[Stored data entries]
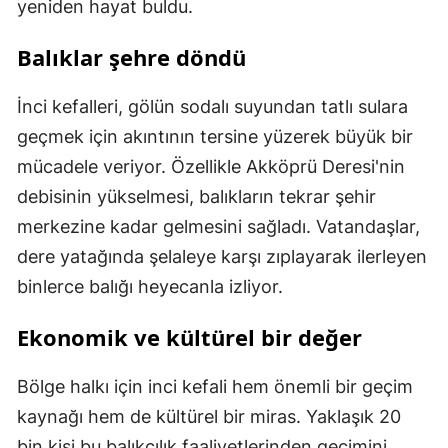
yeniden hayat buldu.
Balıklar şehre döndü
İnci kefalleri, gölün sodalı suyundan tatlı sulara
geçmek için akıntının tersine yüzerek büyük bir
mücadele veriyor. Özellikle Akköprü Deresi'nin
debisinin yükselmesi, balıkların tekrar şehir
merkezine kadar gelmesini sağladı. Vatandaşlar,
dere yatağında şelaleye karşı zıplayarak ilerleyen
binlerce balığı heyecanla izliyor.
Ekonomik ve kültürel bir değer
Bölge halkı için inci kefali hem önemli bir geçim
kaynağı hem de kültürel bir miras. Yaklaşık 20
bin kişi bu balıkçılık faaliyetlerinden geçimini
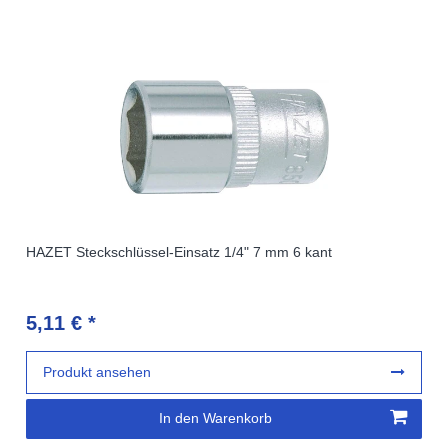
HAZET Steckschlüssel-Einsatz 1/4" 7 mm 6 kant
5,11 € *
Produkt ansehen
In den Warenkorb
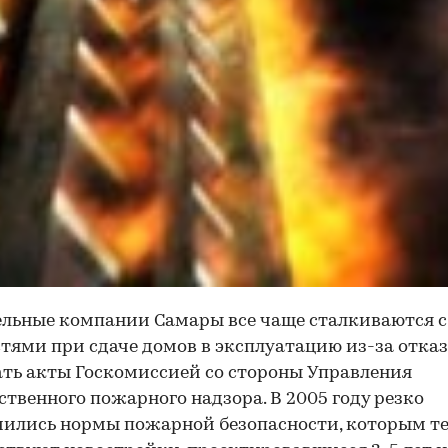
льные компании Самары все чаще сталкиваются с
тями при сдаче домов в эксплуатацию из-за отка
ть акты Госкомиссией со стороны Управления
ственного пожарного надзора. В 2005 году резко
ились нормы пожарной безопасности, которым те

§ **Work instruction**:
Please give back exactly the lines from the first line of the records above through the line containing "тями при сдаче", only those and both included, with the pictures removed.

§ **Result of the task**:
yeniden hayat buldu.
Balıklar şehre döndü
İnci kefalleri, gölün sodalı suyundan tatlı sulara
geçmek için akıntının tersine yüzerek büyük bir
mücadele veriyor. Özellikle Akköprü Deresi'nin
debisinin yükselmesi, balıkların tekrar şehir
merkezine kadar gelmesini sağladı. Vatandaşlar,
dere yatağında şelaleye karşı zıplayarak ilerleyen
binlerce balığı heyecanla izliyor.
Ekonomik ve kültürel bir değer
Bölge halkı için inci kefali hem önemli bir geçim
kaynağı hem de kültürel bir miras. Yaklaşık 20
bin kişi bu balıkçılık faaliyetlerinden geçimini
HAZET Steckschlüssel-Einsatz 1/4" 7 mm 6 kant
5,11 € *
Produkt ansehen
In den Warenkorb
льные компании Самары все чаще сталкиваются с
тями при сдаче домов в эксплуатацию из-за отка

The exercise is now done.